Manggala Agni Kirim Dua Tim dari Rengat untuk Atasi Kebakaran Lahan Gambut Pelalawan

Nasional14 Views

GueBerita.com – Kebakaran hutan dan lahan (Karhutla) kembali melanda wilayah Riau, khususnya di lahan gambut yang memiliki kerentanan tinggi. Tim Manggala Agni dari Balai Pengendalian Kebakaran Hutan Wilayah Sumatera terus berjuang memadamkan api yang telah berlangsung selama tiga hari.

Medan yang sulit serta angin yang bertiup kencang menjadi tantangan utama bagi tim darat.
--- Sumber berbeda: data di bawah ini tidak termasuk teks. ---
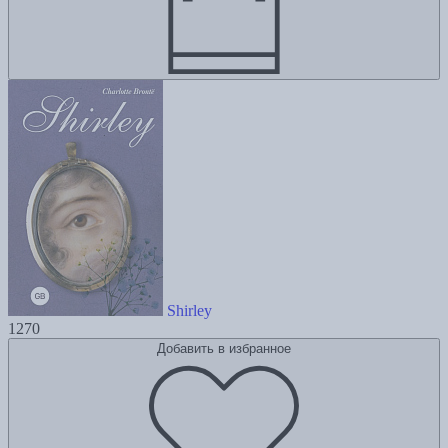
Shirley
1270
Добавить в избранное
Untuk mempercepat pemadaman dan mencegah meluasnya api, upaya pemadaman darat turut didukung oleh operasi water bombing dari udara.

Tim Manggala Agni Balai Pengendalian Kebakaran Hutan (Dalkarhut) Wilayah Sumatera telah bergerak sigap memadamkan Karhutla di tiga kabupaten, yaitu Siak, Rokan Hilir, dan Pelalawan, Provinsi Riau, pada Jumat (29/5).

Ferdian Krisnanto, Kepala Balai Dalkarhut Wilayah Sumatera, menyatakan bahwa personel Manggala Agni di lapangan telah melakukan pemadaman intensif sejak Hari Raya Idul Adha pada tanggal 27 Mei. Fokus utama saat ini adalah melanjutkan upaya pemadaman dan melakukan sekat bakar untuk mengisolasi api.

“Fokus kami hari ini adalah melanjutkan pemadaman dan melakukan penyekatan agar api terlokalisir, tim Manggala Agni di darat saat ini dibantu juga dengan water bombing dari satgas Udara,” ujar Ferdian.

Selain itu, satu regu Manggala Agni dari Daops Sumatera III Labuhanbatu dikerahkan untuk membantu pemadaman Karhutla di Desa Pasir Limau Kapas, Kecamatan Pasir Limau Kapas, Kabupaten Rokan Hilir. Langkah ini diambil sebagai respons cepat terhadap munculnya titik api yang berpotensi berkembang lebih luas.

Baca juga: Wujudkan Pesantren Ramah Anak, Al Amanah Sidoarjo Kembangkan P3LP

Pemadaman ini penting untuk mencegah dampak negatif terhadap lingkungan dan aktivitas masyarakat sekitar yang terdampak. Personel Manggala Agni bersama dengan tim gabungan lainnya turun langsung ke lokasi kejadian.

Mereka bekerja keras untuk memastikan api benar-benar padam dan tidak ada potensi untuk menyala kembali. Upaya ini menunjukkan keseriusan dalam penanganan Karhutla.

Balai Dalkarhut Wilayah Sumatera juga mengambil langkah strategis dengan mengerahkan dua tim Manggala Agni dari Daops Sumatera VII Rengat. Tim ini ditugaskan untuk memadamkan Karhutla yang terjadi di Desa Sokoi, Kecamatan Kuala Kampar, dan Pulau Mendol, Kabupaten Pelalawan.

Keputusan untuk mengerahkan tim tambahan ini diambil setelah terdeteksinya titik-titik api di kedua lokasi yang memang dikenal memiliki tingkat kerawanan tinggi. Kedua wilayah pesisir ini memiliki karakteristik lahan gambut yang dalam.

Karakteristik lahan gambut yang dalam ini menjadikan area tersebut sangat rentan memicu kebakaran hebat, terutama saat memasuki musim kemarau. Oleh karena itu, pencegahan dan pemadaman dini menjadi sangat krusial.